Melanoma is the most aggressive skin cancer with incidence rates rising by 360% in the last 30 years and projected to increase by a further 7% between 2014 and 2035.1 Patients are referred to dermatology to make the diagnosis, excise the primary tumour and offer clinical surveillance. However, when melanoma spreads beyond loco‐surgical regional control, patient care is then transferred to a multidisciplinary team (MDT) including oncologists, plastic surgeons, dermatologists, radiologists and histopathologists.
At any point during the patient's journey, from diagnosis through to treatment of metastatic melanoma, dermatological input is required. The recent emergence of targeted treatments, immunotherapies and combination regimes has revolutionized clinical outcomes for patients with metastatic disease; however, as seen in most systemic cancer treatments, this has also unveiled a plethora of cutaneous side‐effects.

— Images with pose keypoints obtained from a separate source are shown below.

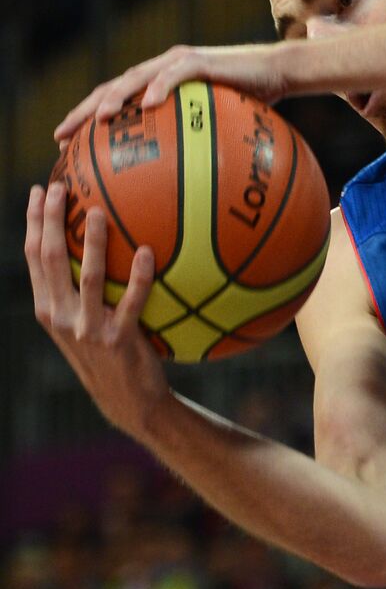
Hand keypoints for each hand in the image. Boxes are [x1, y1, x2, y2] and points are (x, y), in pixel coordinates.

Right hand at [25, 182, 170, 436]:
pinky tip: (149, 252)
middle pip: (50, 260)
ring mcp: (87, 328)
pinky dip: (140, 277)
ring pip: (88, 277)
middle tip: (61, 187)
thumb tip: (97, 245)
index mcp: (48, 308)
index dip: (35, 223)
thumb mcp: (83, 322)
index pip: (34, 257)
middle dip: (52, 221)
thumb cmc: (109, 354)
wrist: (127, 401)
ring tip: (98, 211)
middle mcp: (60, 316)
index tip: (39, 191)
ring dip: (93, 243)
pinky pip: (132, 302)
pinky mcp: (118, 339)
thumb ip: (81, 290)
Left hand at [54, 42, 290, 141]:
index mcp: (158, 84)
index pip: (113, 101)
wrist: (280, 72)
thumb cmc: (254, 103)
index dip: (86, 121)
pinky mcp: (199, 61)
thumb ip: (198, 148)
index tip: (66, 145)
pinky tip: (146, 106)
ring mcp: (177, 63)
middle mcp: (160, 69)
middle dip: (83, 112)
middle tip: (61, 137)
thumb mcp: (221, 131)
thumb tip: (186, 191)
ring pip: (134, 78)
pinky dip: (158, 88)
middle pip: (111, 89)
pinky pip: (174, 76)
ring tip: (98, 121)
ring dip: (114, 99)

These cutaneous toxicities have garnered considerable attention, due to frequent occurrence, visibility and impact on the physical and psychological health of patients with melanoma, resulting in dose reduction or cessation of treatment.

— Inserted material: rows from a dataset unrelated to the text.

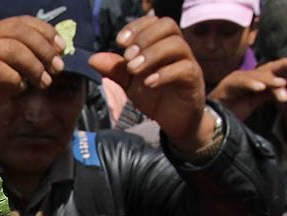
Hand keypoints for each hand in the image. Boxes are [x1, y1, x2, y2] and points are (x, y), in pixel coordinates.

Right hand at [0, 16, 66, 137]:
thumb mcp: (16, 68)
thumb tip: (58, 53)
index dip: (46, 33)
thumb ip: (32, 56)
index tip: (61, 49)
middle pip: (19, 32)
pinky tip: (20, 88)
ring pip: (10, 49)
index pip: (24, 22)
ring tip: (43, 82)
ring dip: (33, 66)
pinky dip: (14, 79)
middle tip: (56, 68)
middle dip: (43, 50)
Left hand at [89, 16, 206, 148]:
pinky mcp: (193, 81)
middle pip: (167, 25)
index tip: (119, 41)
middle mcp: (177, 49)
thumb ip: (115, 71)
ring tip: (134, 70)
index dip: (136, 27)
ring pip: (176, 45)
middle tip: (128, 57)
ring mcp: (188, 63)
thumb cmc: (155, 97)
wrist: (172, 122)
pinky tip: (149, 83)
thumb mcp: (130, 84)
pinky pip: (184, 69)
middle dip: (144, 38)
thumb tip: (92, 59)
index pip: (153, 21)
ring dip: (151, 54)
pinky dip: (164, 74)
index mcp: (161, 44)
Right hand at [208, 57, 286, 120]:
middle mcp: (245, 77)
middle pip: (266, 68)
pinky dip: (250, 85)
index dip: (284, 65)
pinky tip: (260, 88)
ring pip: (255, 76)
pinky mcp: (226, 86)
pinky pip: (240, 83)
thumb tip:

The rapid expansion of melanoma treatments and the increasing number of cutaneous side‐effects that accompany such treatments has left dermatologists and oncologists feeling ill‐equipped to recognize and manage the wide spectrum of complications alone. Instead, oncologists and dermatologists should work alongside each other to allow prompt diagnosis, reporting and treatment of dermatology‐related treatment side‐effects for improved patient outcomes.